- **QUESTIONS TO ANSWER**:
[1] In the excerpt on cancer treatment choices, what did the M.D. Anderson oncologist recommend instead of returning to Vectibix or FOLFOX?
[2] Please continue the excerpt on cancer treatment choices, starting after its final sentence.

- **EXCERPT PROVIDED**:
========
In other words, whether I take the next chemo round or not, there’s a 4 out of 5 chance I’ll have exactly the same outcome: further progression of my cancer.

Even if the Regorafenib is successful, that’s overwhelmingly likely to be a deferral rather than a cure. It takes on average less than a year for an active, persistent cancer to adapt to the selection pressure of the drug and begin to prosper even under treatment. There’s nothing in the treatment flowchart after Regorafenib, so at that point I’m seeking experimental therapies or other wildcard options.

My medical oncologist here in Portland wants to treat me prophylactically with Vectibix until the next metastatic event. They then want to transition me to Vectibix plus Irinotecan (the core drug in FOLFIRI) as a holding action. This saves the Regorafenib for two steps down the road.

The M.D. Anderson oncologist disagreed strongly with this plan. They felt that since I’d failed to respond to either Vectibix or FOLFOX, it was simply a waste of time to put me back on those drugs. Rather, they recommended going for Regorafenib now.

I understand the tension here. It mostly has to do with me now being considered incurable. My Portland oncologist is playing for time. Their feeling is that while there’s a good chance the Vectibix won’t be effective, it’s worth a shot, and we save Regorafenib for later, when we need it more. The M.D. Anderson oncologist is looking at the most aggressive treatment now. Neither one of them is wrong, it’s just a difference of approaches.
========
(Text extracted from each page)

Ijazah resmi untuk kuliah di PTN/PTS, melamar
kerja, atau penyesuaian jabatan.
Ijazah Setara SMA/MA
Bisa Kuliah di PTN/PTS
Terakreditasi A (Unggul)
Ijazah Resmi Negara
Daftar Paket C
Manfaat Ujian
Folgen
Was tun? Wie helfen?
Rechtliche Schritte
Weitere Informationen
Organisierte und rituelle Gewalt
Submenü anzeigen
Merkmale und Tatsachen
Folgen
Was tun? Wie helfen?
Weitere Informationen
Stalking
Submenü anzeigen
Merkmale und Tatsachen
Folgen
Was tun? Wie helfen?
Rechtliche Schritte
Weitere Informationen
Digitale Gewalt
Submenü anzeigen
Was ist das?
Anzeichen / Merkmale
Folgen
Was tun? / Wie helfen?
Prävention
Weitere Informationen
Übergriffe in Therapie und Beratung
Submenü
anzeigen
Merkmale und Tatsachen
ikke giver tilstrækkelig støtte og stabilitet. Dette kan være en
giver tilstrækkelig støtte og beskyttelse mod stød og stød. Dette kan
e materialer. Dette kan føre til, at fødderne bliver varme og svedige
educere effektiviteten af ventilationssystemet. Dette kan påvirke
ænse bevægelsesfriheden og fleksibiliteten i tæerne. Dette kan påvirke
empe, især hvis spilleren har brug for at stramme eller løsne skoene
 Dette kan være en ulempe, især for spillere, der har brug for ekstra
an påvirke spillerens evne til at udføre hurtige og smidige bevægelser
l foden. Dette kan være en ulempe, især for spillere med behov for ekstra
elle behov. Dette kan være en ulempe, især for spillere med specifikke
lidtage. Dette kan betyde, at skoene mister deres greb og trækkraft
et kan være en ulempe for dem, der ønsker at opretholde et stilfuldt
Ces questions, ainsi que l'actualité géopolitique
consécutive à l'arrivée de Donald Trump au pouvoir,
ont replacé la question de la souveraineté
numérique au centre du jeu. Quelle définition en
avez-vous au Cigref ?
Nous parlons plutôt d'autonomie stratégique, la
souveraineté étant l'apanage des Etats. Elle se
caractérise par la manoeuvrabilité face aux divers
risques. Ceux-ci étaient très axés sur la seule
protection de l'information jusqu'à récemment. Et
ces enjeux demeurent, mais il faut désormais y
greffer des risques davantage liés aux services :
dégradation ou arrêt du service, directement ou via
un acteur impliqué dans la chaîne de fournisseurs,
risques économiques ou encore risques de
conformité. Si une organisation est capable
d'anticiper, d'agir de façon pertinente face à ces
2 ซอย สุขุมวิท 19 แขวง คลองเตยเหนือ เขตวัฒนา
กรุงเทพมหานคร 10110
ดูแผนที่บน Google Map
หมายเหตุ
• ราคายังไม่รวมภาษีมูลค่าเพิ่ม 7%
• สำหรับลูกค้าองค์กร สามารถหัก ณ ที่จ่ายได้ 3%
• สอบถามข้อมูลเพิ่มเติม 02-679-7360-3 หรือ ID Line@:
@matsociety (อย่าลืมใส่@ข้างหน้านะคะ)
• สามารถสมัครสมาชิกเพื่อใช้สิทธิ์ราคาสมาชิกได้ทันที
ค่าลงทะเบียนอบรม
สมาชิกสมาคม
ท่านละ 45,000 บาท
========
- **WRITTEN RESPONSES**:
[1] Going for Regorafenib now.

[2]
Meanwhile, down at M.D. Anderson there is an early-phase clinical trial I’m eligible for that is combining two existing drugs, Dasatinib and Cetuximab, with a FOLFOX backbone. (I misstated this drug combination in an earlier blog post.) They’re looking for an improved reaction to the Cetuximab, which is a close relative of Vectibix, mediated by the Dasatinib, which isn’t normally used to treat my kind of cancer. This trial presents a lot of issues for me. The biggest of those is that I would have to live in Houston for months, away from my core support system of friends, family and loved ones; and that I would be away from [info]the_child for months. Travel back and forth is possible, at least initially, but we know from experience that FOLFOX is extremely physically debilitating and cognitively impairing, so after the first two or three sessions, I’d be grounded in Houston. Insofar as I can tell, the odds of this succeeding aren’t any better than the odds of the Regorafenib succeeding, and there’s far less clinical evidence that I will gain anything. A shot in the deeper dark amid a treatment process that is made up of nothing but shots in the dark.

We’re also waiting for a much bigger shot in the dark. The DNA sequencing done through the Acts of Whimsy fundraiser may yield new treatment directions we can’t currently anticipate. That information will come back in preliminary form in another week or so, and in detailed form in several weeks. (This is a rather more lengthy response time than I originally understood, but I know why, and am comfortable with the delay.)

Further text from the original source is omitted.